Researchers Discover AI Has a Favorite Number

Researchers have found that popular artificial intelligence models typically choose the number 27 when asked to name their favorite number between 1 and 50. This suggests that there is no true randomness—the models are actually reproducing familiar patterns from the training data, informs The Register.
This was first noticed by Capco researcher Muhd Faraaz, when six of the seven AI applications tested answered the question “guess a number from 1 to 50” with exactly 27. Only xAI’s Grok answered “42” – a reference to the “meaning of life” from Douglas Adams’ book The Space Tourist’s Guide to the Galaxy.
The reasons for this behavior are explained by the architecture of the models that predict the next word and the use of reinforcement learning and human judgment (RLHF). “RLHF likely causes ‘regime collapse’, which may directly account for this predictability,” commented Daniel Kang of the University of Illinois.
In a study by Javier Coronado-Blavaquez of Telefónica Tech, six AI models (including GPT-4o-mini, Gemini 2.0, and Llama 3.1-8b) were tested to pick numbers in different ranges (1–5, 1–10, 1–100), in six languages, and at different temperature levels. Out of 75,600 queries, they found that in a range of 1–10, GPT-4o-mini, Phi-4 and Gemini 2.0 chose 7 about 80% of the time.

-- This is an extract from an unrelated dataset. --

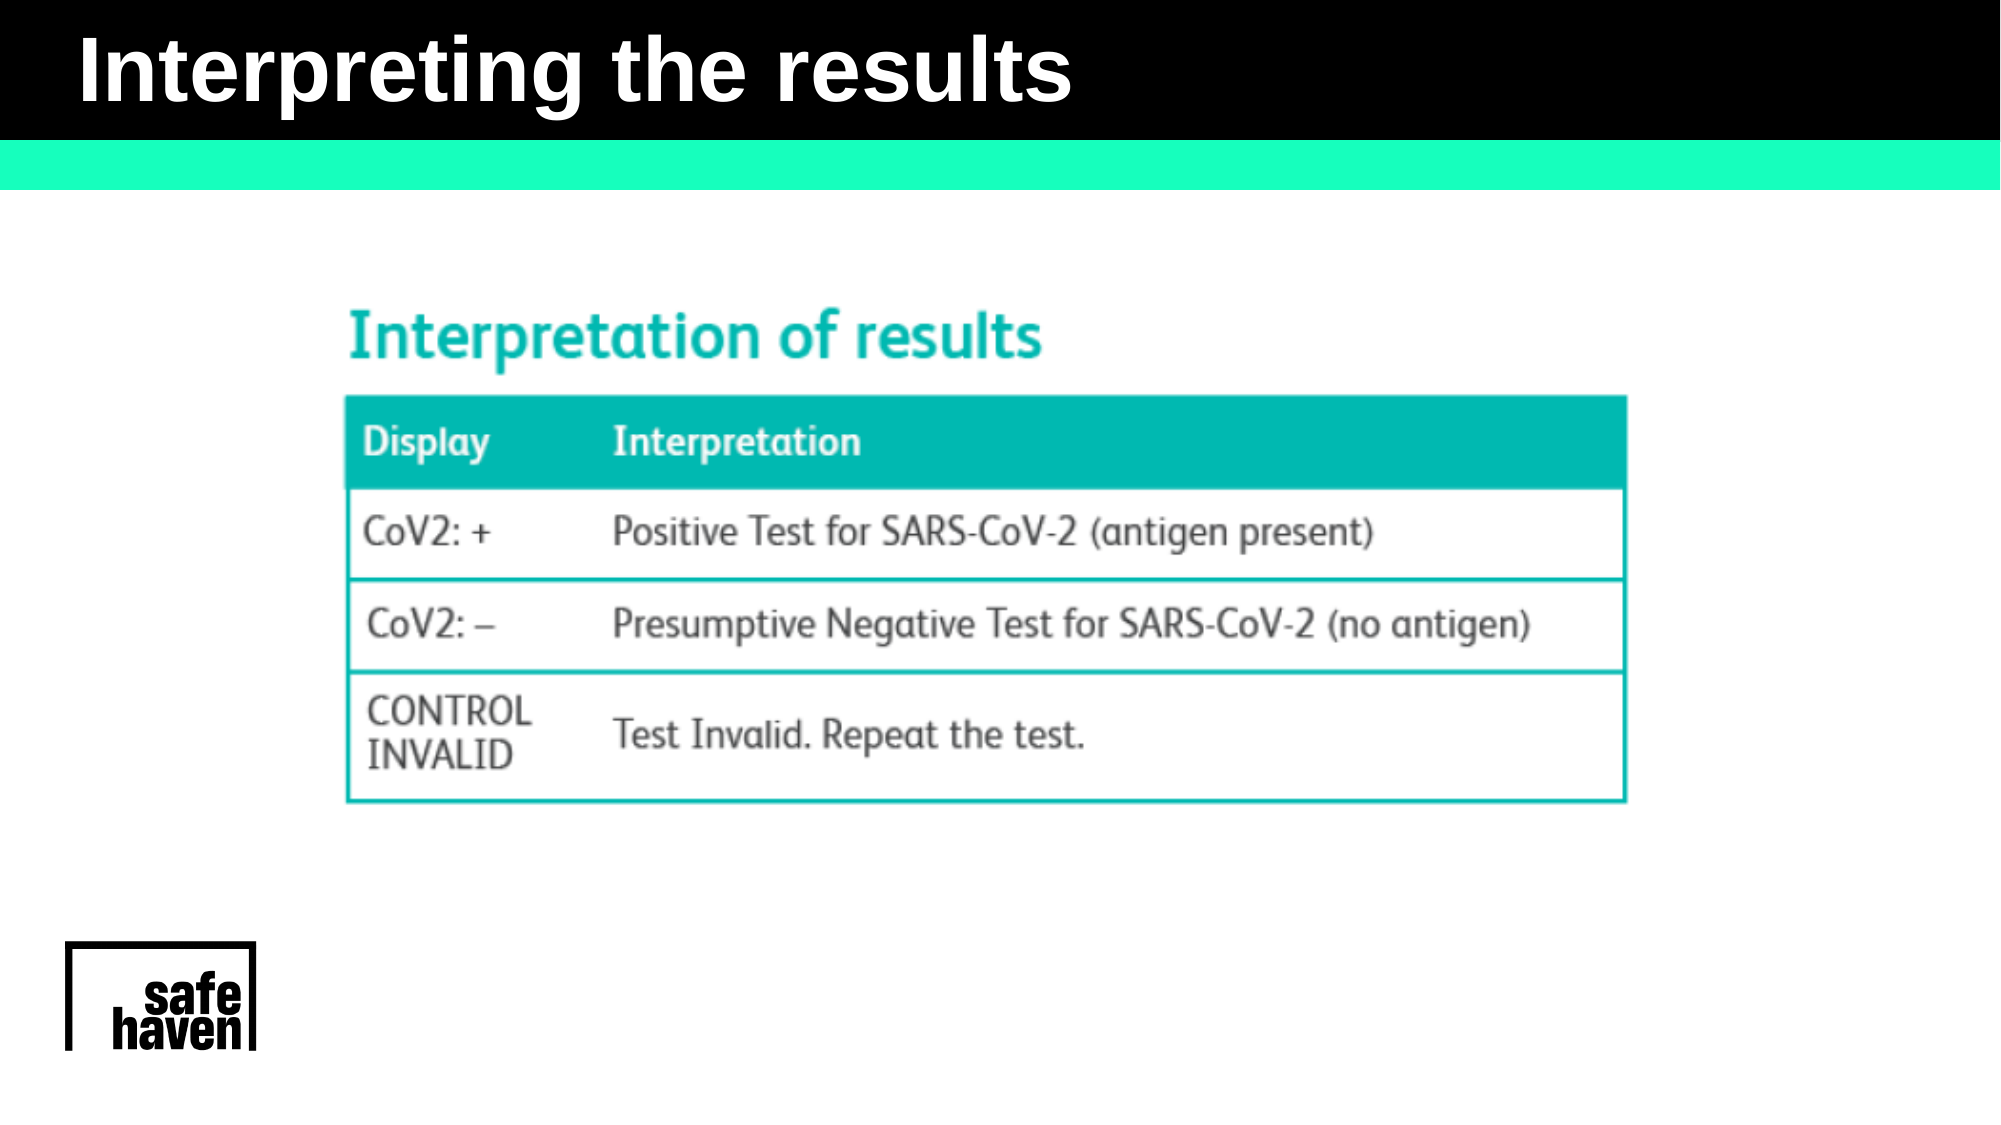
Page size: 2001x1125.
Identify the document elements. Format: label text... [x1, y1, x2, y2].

picture [0, 869, 331, 1125]
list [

For the range 1–5, the numbers 3 and 4 were frequent, and for 1–100, 37, 47, and 73, most of which are primes. Language differences also played a role: for example, Gemini answered “3” in Spanish and “4” in English.
“Despite their transformer-based stochastic architecture, these models often provide deterministic responses to random number queries,” – concludes Coronado-Blavakes.
Such unpredictability has serious consequences in practice: in cases of clinical trials, simulations or cryptography, true randomness is required, which models cannot provide without external generators.
“Machines have not only borrowed human prejudices about randomness, they have reinforced them”, warn researchers Catherine Van Coovering and John Kleinberg from Cornell University.
They found that GPT-4 and Llama 3 produced even less uniform distributions than humans. The solution may be to integrate specialized algorithms like Math.random() or hardware entropy generators, otherwise the models will continue to produce the same and predictable answers.